OBJECTIVE:
Decide whether each statement below agrees with the text on Australia, and answer yes or no with the deciding words of the text quoted exactly. 1. Desert makes up 35 per cent of Australia's landmass. 2. Australia has about 2,000 native flora species. 3. Kakadu National Park is about the same size as Israel.

SELECTED TEXT:
- With a landmass of 7.69 million sq km, Australia is the world’s smallest continent and largest island.(i) Australia is also the lowest, flattest and most stable continent, with desert comprising 35 per cent of the landmass. (ii)
- Australian native flora is the most diverse in the world, with about 20,000 different native species and more flowering plants than any other country.
- Australians are custodians of one-third of the world’s protected marine areas, with more than 360such areas covering 65 million hectares. (i)
- The Great Barrier Reef (iii) is one of the world’s natural wonders and Ningaloo Reef, on Western Australia’s Coral Coast, is one of the most accessible reef experiences in the world.
- Australia’s marine environment is home to 4000 fish species, 500 coral species, 50 types of marine mammal, seabirds, rare sea dragons and whales, dolphins, dugongs, turtles, giant rays and whale sharks. (iv)
- Australia is home to 15 'natural' World-Heritage sites. One of these, Kakadu National Park, covers a land area of almost 20,000 sq km the same size as Israel.

INFORMATION SHOWN:
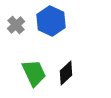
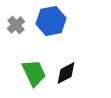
blue hexagon: rotated 24 degrees clockwise
black diamond: rotated 15 degrees clockwise
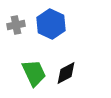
blue hexagon: moved 3 px down; rotated 24 degrees counterclockwise
gray cross: rotated 30 degrees clockwise
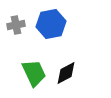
blue hexagon: rotated 24 degrees clockwise
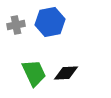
blue hexagon: moved 1 px left, 2 px up
black diamond: rotated 25 degrees clockwise
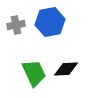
black diamond: moved 4 px up
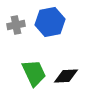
black diamond: moved 7 px down
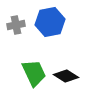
black diamond: rotated 35 degrees clockwise
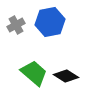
gray cross: rotated 18 degrees counterclockwise
green trapezoid: rotated 24 degrees counterclockwise
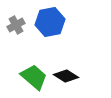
green trapezoid: moved 4 px down
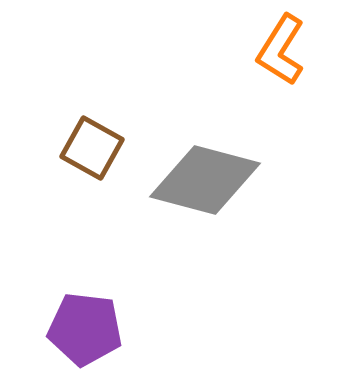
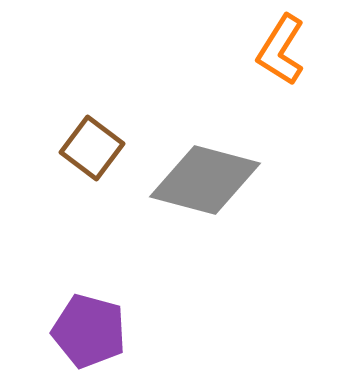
brown square: rotated 8 degrees clockwise
purple pentagon: moved 4 px right, 2 px down; rotated 8 degrees clockwise
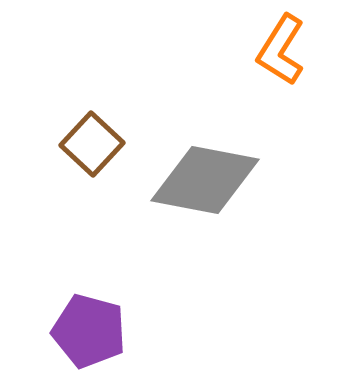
brown square: moved 4 px up; rotated 6 degrees clockwise
gray diamond: rotated 4 degrees counterclockwise
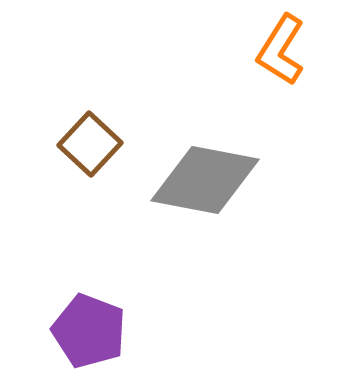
brown square: moved 2 px left
purple pentagon: rotated 6 degrees clockwise
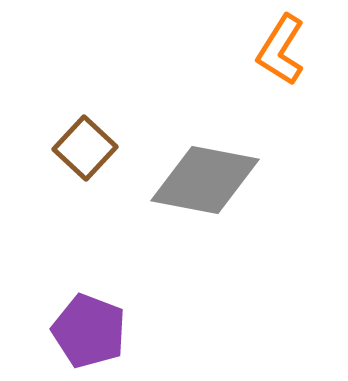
brown square: moved 5 px left, 4 px down
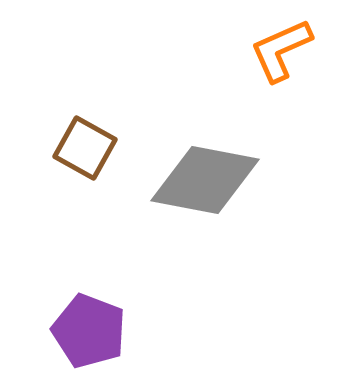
orange L-shape: rotated 34 degrees clockwise
brown square: rotated 14 degrees counterclockwise
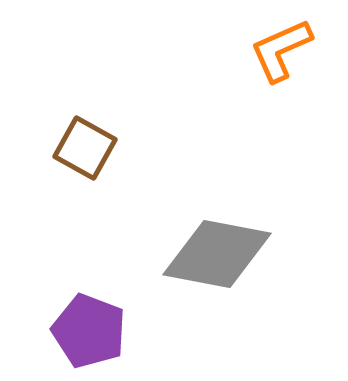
gray diamond: moved 12 px right, 74 px down
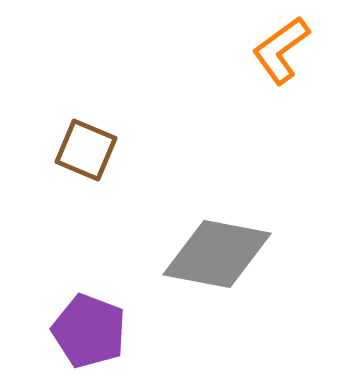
orange L-shape: rotated 12 degrees counterclockwise
brown square: moved 1 px right, 2 px down; rotated 6 degrees counterclockwise
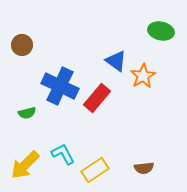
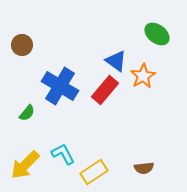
green ellipse: moved 4 px left, 3 px down; rotated 25 degrees clockwise
blue cross: rotated 6 degrees clockwise
red rectangle: moved 8 px right, 8 px up
green semicircle: rotated 36 degrees counterclockwise
yellow rectangle: moved 1 px left, 2 px down
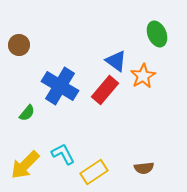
green ellipse: rotated 30 degrees clockwise
brown circle: moved 3 px left
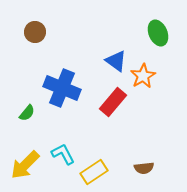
green ellipse: moved 1 px right, 1 px up
brown circle: moved 16 px right, 13 px up
blue cross: moved 2 px right, 2 px down; rotated 9 degrees counterclockwise
red rectangle: moved 8 px right, 12 px down
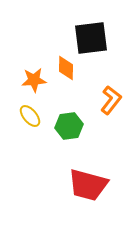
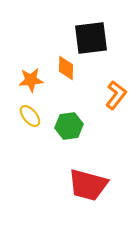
orange star: moved 3 px left
orange L-shape: moved 5 px right, 5 px up
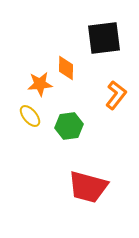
black square: moved 13 px right
orange star: moved 9 px right, 4 px down
red trapezoid: moved 2 px down
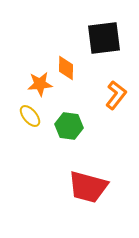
green hexagon: rotated 16 degrees clockwise
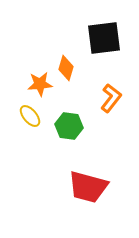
orange diamond: rotated 15 degrees clockwise
orange L-shape: moved 5 px left, 3 px down
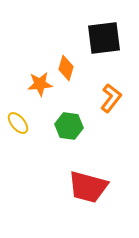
yellow ellipse: moved 12 px left, 7 px down
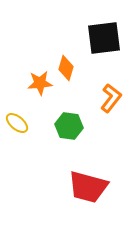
orange star: moved 1 px up
yellow ellipse: moved 1 px left; rotated 10 degrees counterclockwise
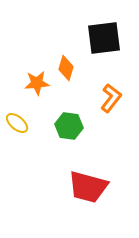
orange star: moved 3 px left
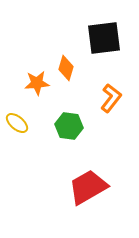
red trapezoid: rotated 135 degrees clockwise
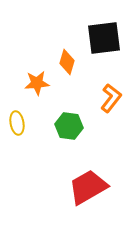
orange diamond: moved 1 px right, 6 px up
yellow ellipse: rotated 40 degrees clockwise
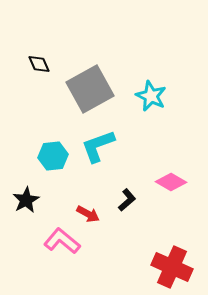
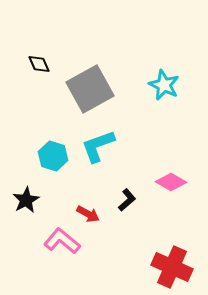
cyan star: moved 13 px right, 11 px up
cyan hexagon: rotated 24 degrees clockwise
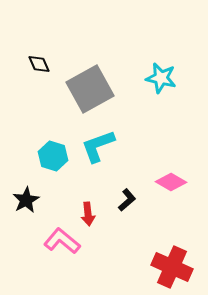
cyan star: moved 3 px left, 7 px up; rotated 12 degrees counterclockwise
red arrow: rotated 55 degrees clockwise
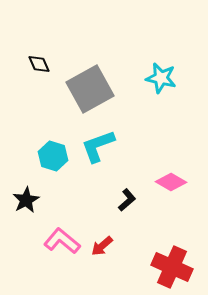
red arrow: moved 14 px right, 32 px down; rotated 55 degrees clockwise
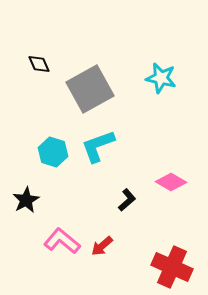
cyan hexagon: moved 4 px up
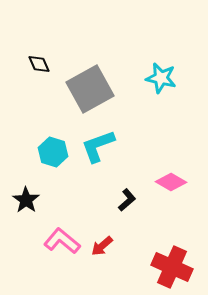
black star: rotated 8 degrees counterclockwise
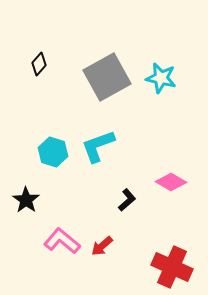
black diamond: rotated 65 degrees clockwise
gray square: moved 17 px right, 12 px up
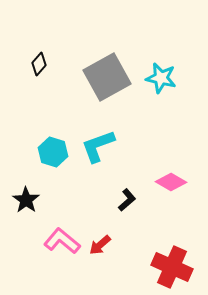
red arrow: moved 2 px left, 1 px up
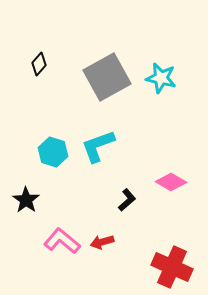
red arrow: moved 2 px right, 3 px up; rotated 25 degrees clockwise
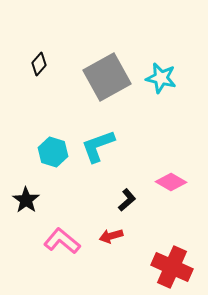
red arrow: moved 9 px right, 6 px up
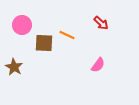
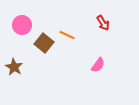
red arrow: moved 2 px right; rotated 14 degrees clockwise
brown square: rotated 36 degrees clockwise
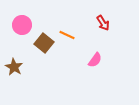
pink semicircle: moved 3 px left, 5 px up
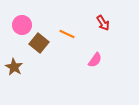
orange line: moved 1 px up
brown square: moved 5 px left
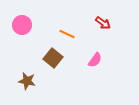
red arrow: rotated 21 degrees counterclockwise
brown square: moved 14 px right, 15 px down
brown star: moved 13 px right, 14 px down; rotated 18 degrees counterclockwise
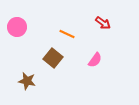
pink circle: moved 5 px left, 2 px down
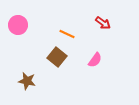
pink circle: moved 1 px right, 2 px up
brown square: moved 4 px right, 1 px up
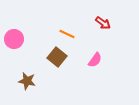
pink circle: moved 4 px left, 14 px down
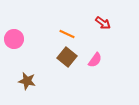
brown square: moved 10 px right
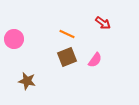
brown square: rotated 30 degrees clockwise
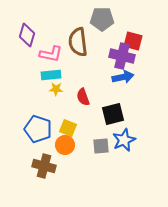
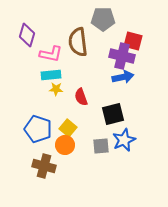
gray pentagon: moved 1 px right
red semicircle: moved 2 px left
yellow square: rotated 18 degrees clockwise
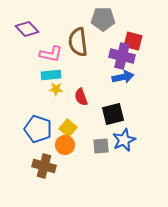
purple diamond: moved 6 px up; rotated 60 degrees counterclockwise
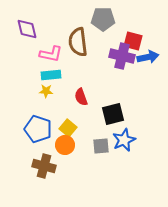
purple diamond: rotated 30 degrees clockwise
blue arrow: moved 25 px right, 20 px up
yellow star: moved 10 px left, 2 px down
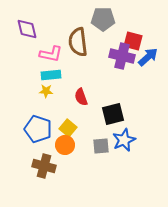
blue arrow: rotated 30 degrees counterclockwise
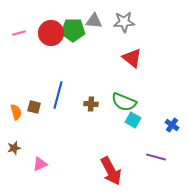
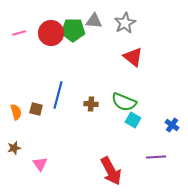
gray star: moved 1 px right, 1 px down; rotated 25 degrees counterclockwise
red triangle: moved 1 px right, 1 px up
brown square: moved 2 px right, 2 px down
purple line: rotated 18 degrees counterclockwise
pink triangle: rotated 42 degrees counterclockwise
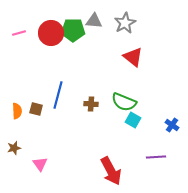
orange semicircle: moved 1 px right, 1 px up; rotated 14 degrees clockwise
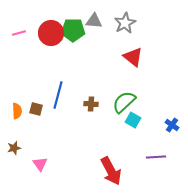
green semicircle: rotated 115 degrees clockwise
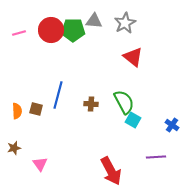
red circle: moved 3 px up
green semicircle: rotated 105 degrees clockwise
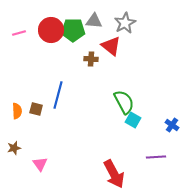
red triangle: moved 22 px left, 11 px up
brown cross: moved 45 px up
red arrow: moved 3 px right, 3 px down
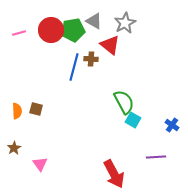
gray triangle: rotated 24 degrees clockwise
green pentagon: rotated 10 degrees counterclockwise
red triangle: moved 1 px left, 1 px up
blue line: moved 16 px right, 28 px up
brown star: rotated 16 degrees counterclockwise
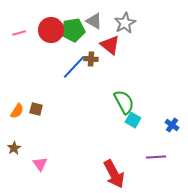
blue line: rotated 28 degrees clockwise
orange semicircle: rotated 35 degrees clockwise
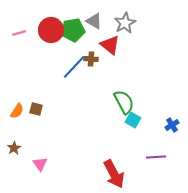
blue cross: rotated 24 degrees clockwise
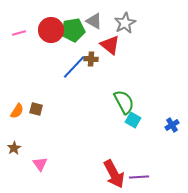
purple line: moved 17 px left, 20 px down
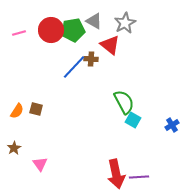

WRITTEN ANSWER:
1. Yes: "with desert comprising 35 per cent of the landmass"
2. No: "with about 20,000 different native species"
3. Yes: "covers a land area of almost 20,000 sq km the same size as Israel"